PROCESSO N.º 4354/19.7T8CBR-A.C2 Tribunal da Relação de Coimbra
Data
26 de junho de 2020
Descritores
Proteção das pessoas singulares no tratamento de dados pessoais e livre circulação de dados pessoais
Recibos de vencimento de terceiros
Sua junção ao processo
Sumário
I – O Regulamento (UE) 2016/679 do Parlamento Europeu e do Conselho de 27 de Abril de 2016 relativo à protecção das pessoas singulares diz respeito ao tratamento de dados pessoais e à livre circulação desses dados e revogou a Directiva 95/46/CE (Regulamento Geral sobre a Protecção de Dados), adiante designado apenas por Regulamento.
II – O teor ou conteúdo dos recibos de vencimento é enquadrável na definição de dados pessoais constante do nº 1 do artº 4º do Regulamento por conterem “informações relativas a uma pessoa singular identificada ou identificável («titular dos dados»)…” e o seu tratamento (nº 2 do artº 4º do Regulamento) só é lícito se, no que ao caso interessa, “for necessário para efeito dos interesses legítimos prosseguidos pelo responsável pelo tratamento ou por terceiros, excepto se prevalecerem os interesses ou direitos e liberdades fundamentais do titular que exijam a protecção dos dados pessoais, em especial se o titular for uma criança”.
III – É proibido o tratamento de dados pessoais que revelem a origem racial ou étnica, as opiniões políticas, as convicções religiosas ou filosóficas, ou a filiação sindical, bem como o tratamento de dados genéticos, dados biométricos para identificar uma pessoa de forma inequívoca, dados relativos à saúde ou dados relativos à vida sexual ou orientação sexual de uma pessoa, sendo que esta proibição não se aplica “se o tratamento for necessário à declaração, ao exercício ou à defesa de um direito num processo judicial ou sempre que os tribunais atuem no exercício das suas função jurisdicional” – nºs 1 e 2º, al. f) do artº 9º do Regulamento.
IV – Se é verdade que, no caso, estes trabalhadores não são partes no processo, não é menos verdade que todas as pessoas, sejam ou não partes na causa, têm o dever de prestar a sua colaboração para descoberta da verdade, designadamente, facultando o que for requisitado – nº 1 do artº 417º do CPC sendo que, no caso, não se verificam as causas de recusa a que alude o nº 3 do citado preceito.
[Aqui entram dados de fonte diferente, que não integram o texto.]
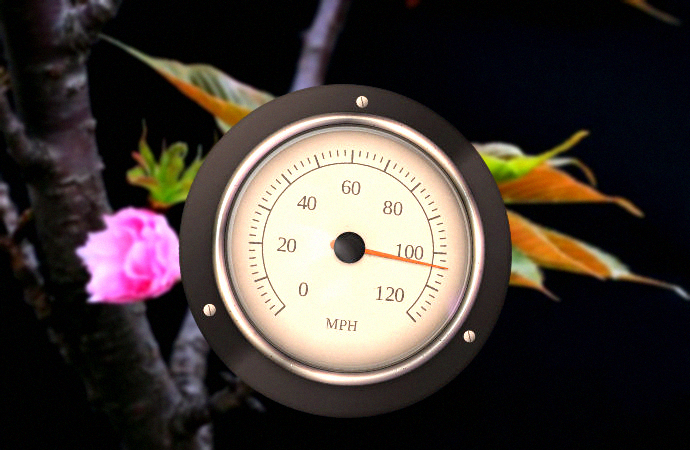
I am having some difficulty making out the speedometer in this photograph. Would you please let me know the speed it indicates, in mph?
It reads 104 mph
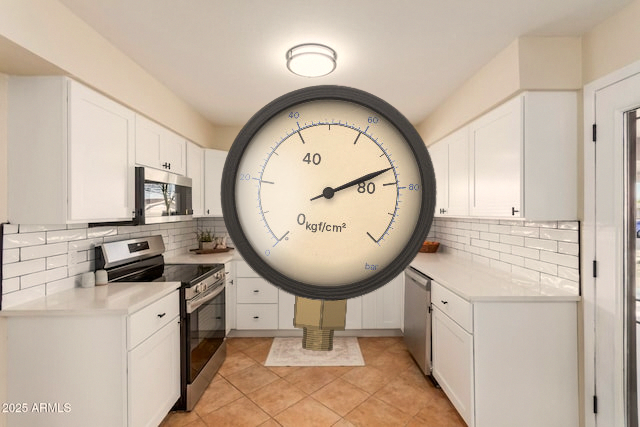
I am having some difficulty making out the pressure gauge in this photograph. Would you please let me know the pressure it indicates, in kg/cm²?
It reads 75 kg/cm²
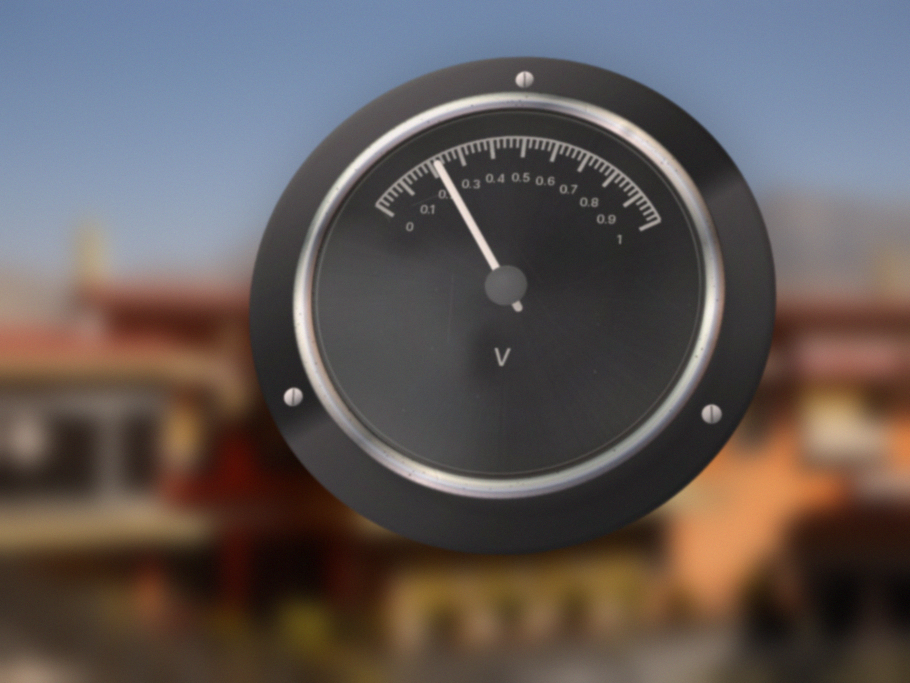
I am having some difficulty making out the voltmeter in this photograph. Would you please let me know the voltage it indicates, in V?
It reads 0.22 V
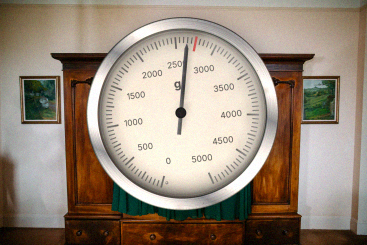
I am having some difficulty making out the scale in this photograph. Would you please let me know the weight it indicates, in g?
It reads 2650 g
V – Se para se atingir a pretendida finalidade (saber se há violação do referido princípio constitucional) é necessário a junção dos recibos de vencimento no sentido de se poder comprovar os montante dos salários auferidos pelos outros trabalhadores, não é menos certo que essa junção poderá acarretar uma intromissão na vida privada desses trabalhadores na medida em que dos recibos podem constar outras informações como sejam, por exemplo, a quotização sindical, pagamentos de seguros e de pensão de alimentos e faltas ao serviço, cujo conhecimento não é essencial ou indispensável para se poder decidir sobre a alegada violação do princípio constitucional de “para trabalho igual salário igual”.
VI – Assim, se a junção dos recibos de vencimento é adequada, ou necessária, ao exercício por parte do autor de um direito num processo judicial, ou seja, a fazer prova do montante dos vencimentos de forma a poder concluir-se pela violação ou não do dito princípio, não se pode olvidar que essa junção, nos termos referidos, poderá acarretar uma violação da reserva da vida privada, tudo dependendo do teor de tais recibos.
VII – Por isso, considerando os direitos em confronto que urge salvaguardar, tendo presente o critério de equilíbrio que deve presidir à análise deste tipo de situações, no quadro legal em vigor, decide-se que os recibos de vencimento devem ser juntos autos desde que deles apenas conste o montante do salário, com inclusão de todos os seus componentes retributivos, omitindo-se a referência a quaisquer outros elementos que, para além do montante da retribuição, deles eventualmente constem.